Author: Paul Sztorc 2017-12-12 22:16:47
Published on: 2017-12-12T22:16:47+00:00
In this email conversation between Paul and ZmnSCPxj, many topics related to the drivechain technology and its potential issues are discussed. In response to ZmnSCPxj's concerns about miners colluding and using a strategy of upvoting their own withdrawals and downvoting others in order to undercut their competition, Paul argues that this is unlikely to happen due to the nature of atomic swaps. Atomic swaps allow users to move side-to-main instantly and competitively priced, making it unnecessary for miners to engage in such behavior.

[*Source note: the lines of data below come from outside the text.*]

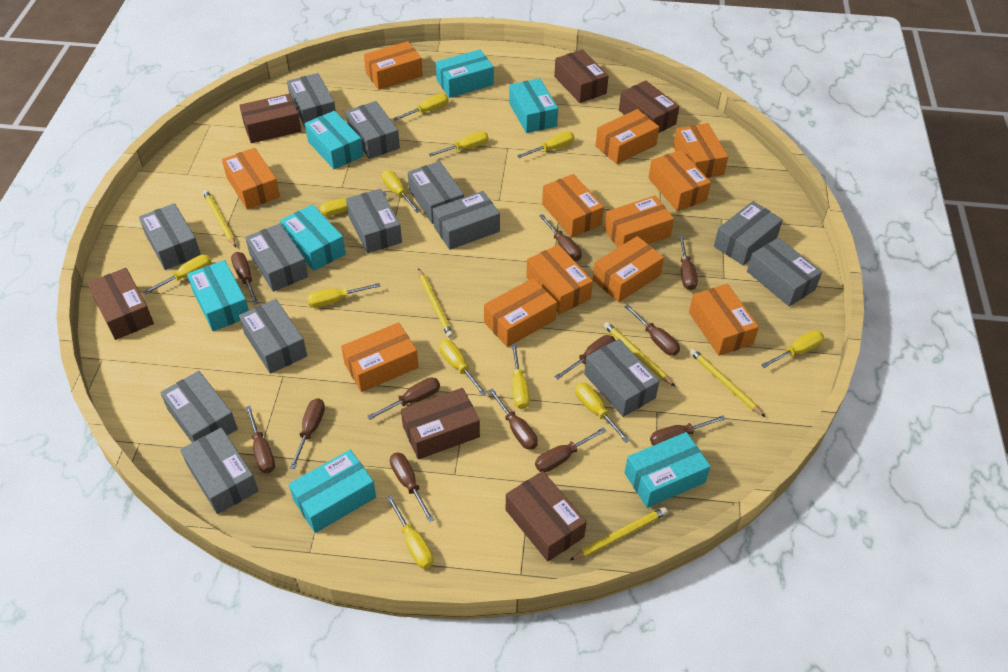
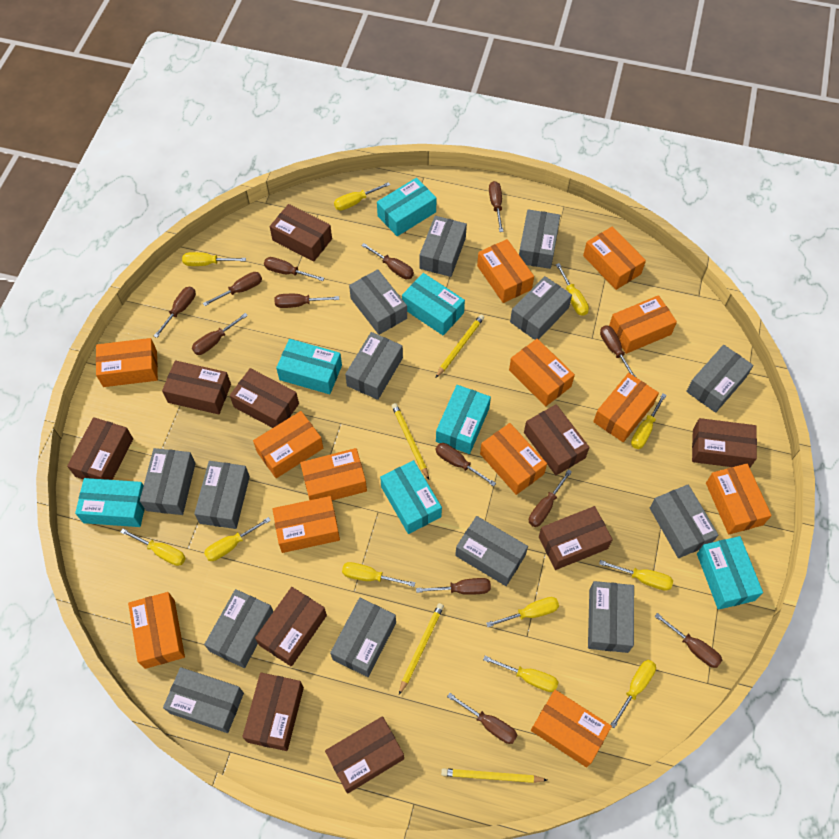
brown box: 6 -> 10
brown screwdriver: 12 -> 13
grey box: 13 -> 14
orange box: 12 -> 13
yellow pencil: 5 -> 4
yellow screwdriver: 12 -> 11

The possibility of pools being created or destroyed an unlimited number of times is also addressed by Paul, who argues that the administrator of the pool would be the only one concerned with pool-death, and that pools are just a naturally occurring phenomenon that arise when many different hashers want similar things. ZmnSCPxj further brings up the issue of miners harassing each other using strategy and whether orphaning could be used as a response to spiteful miners. Paul argues that if any miner pursues a spiteful strategy, the victim(s) can respond by orphaning and that the threat of eventual orphaning is sufficient to deter such behavior because the antagonizing group is now its own victim group. Users who move side-to-main via atomic swaps will have no reason to care about this.Finally, Paul discusses the security model of drivechain, which relies on investor disappointment that sidechains are no longer going to be supported. The slow (non-AtomicSwap) withdrawal process is designed to increase security and withstand any attack. If it is secure enough to withstand any attack, then attackers will eventually give up.